School District, union contract talks break down

skinney@keynoter.comNovember 13, 2013 

Deadlocked over proposed contract language that allows the Monroe County School District to institute furlough days, it appears negotiations with the United Teachers of Monroe have broken down and Superintendent Mark Porter will hand off bargaining to labor attorney Bob Norton.

Norton successfully defended the district under the watch of then-Superintendent Jesus Jara in 2011-12 as UTM appealed an unpaid seven-day furlough program with the state Public Employees Relations Commission and First District Court of Appeal.

Porter has been negotiating for six months and with the pending entry of Norton, "It's certainly not going to be the same," UTM President Holly Hummell-Gorman said.

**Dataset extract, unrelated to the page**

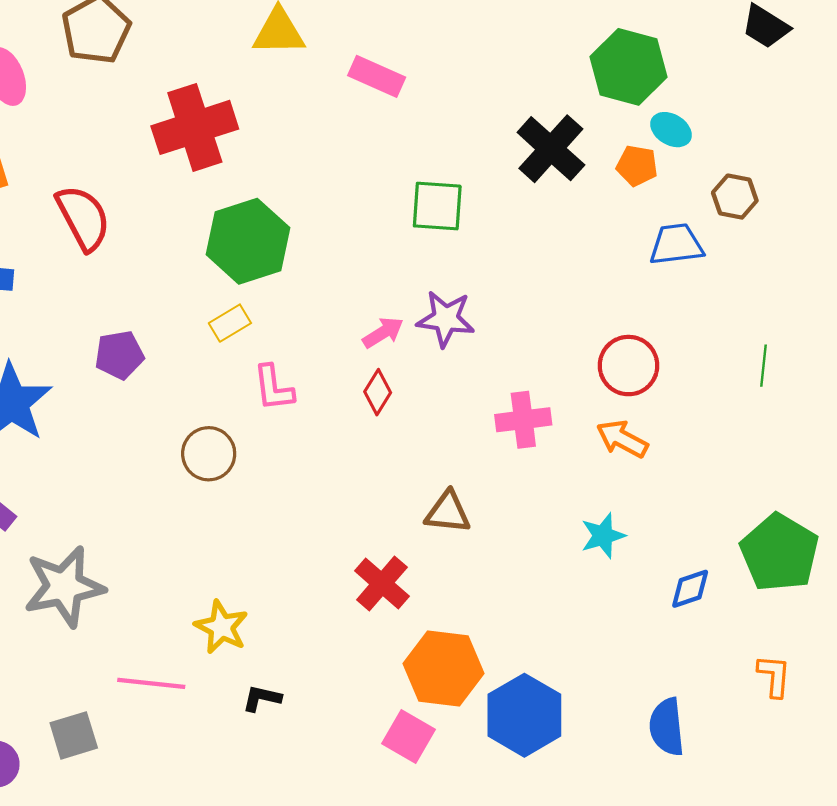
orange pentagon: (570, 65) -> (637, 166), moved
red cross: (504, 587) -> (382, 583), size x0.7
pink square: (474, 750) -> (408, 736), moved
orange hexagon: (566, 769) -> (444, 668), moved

The district instituted the furlough days in 2010 as years of deficit spending necessitated more than $13 million in cuts over two years. The seven furlough days are worth about $1.4 million.

On Oct. 30, Porter announced an "agreement in principle" with UTM but since then, the one-year contract has been reviewed by union attorneys at the Florida Education Association.

"They took issue with the tentative agreement language," Hummell-Gorman said. "We don't agree to keep it in since that's the language they used to do what they did to us. It must come out."

Porter and the School Board have agreed to no furlough days for the 2013-14 school year. However, the district's proposed contract language would allow for unpaid furloughs if district finances later dictate.

Tuesday, Porter said he's "frustrated" in part because the proposed furlough language is holding up raises. They would range in value from $2,125 to $3,832 per employee but can't be passed along to employees until a contract is finalized.

The district and UTM have held 24 negotiation sessions the past six months.

The district hired Miami-based labor specialist Norton in 2011. At least one negotiating session involving Norton, the UTM bargaining team to walk out. School Board member John Dick said he welcomes Norton's return.

"I think now, with this turn of events and that after 24 meetings they couldn't come to an agreement, I think it definitely shows the problem at the bargaining table was not Mr. Norton but on the other side," he said.

The proposed pay raises, along with no furloughs, is worth $1.88 million. The raises would go to some 525 teachers and 114 school-related personnel like bus drivers and food service workers.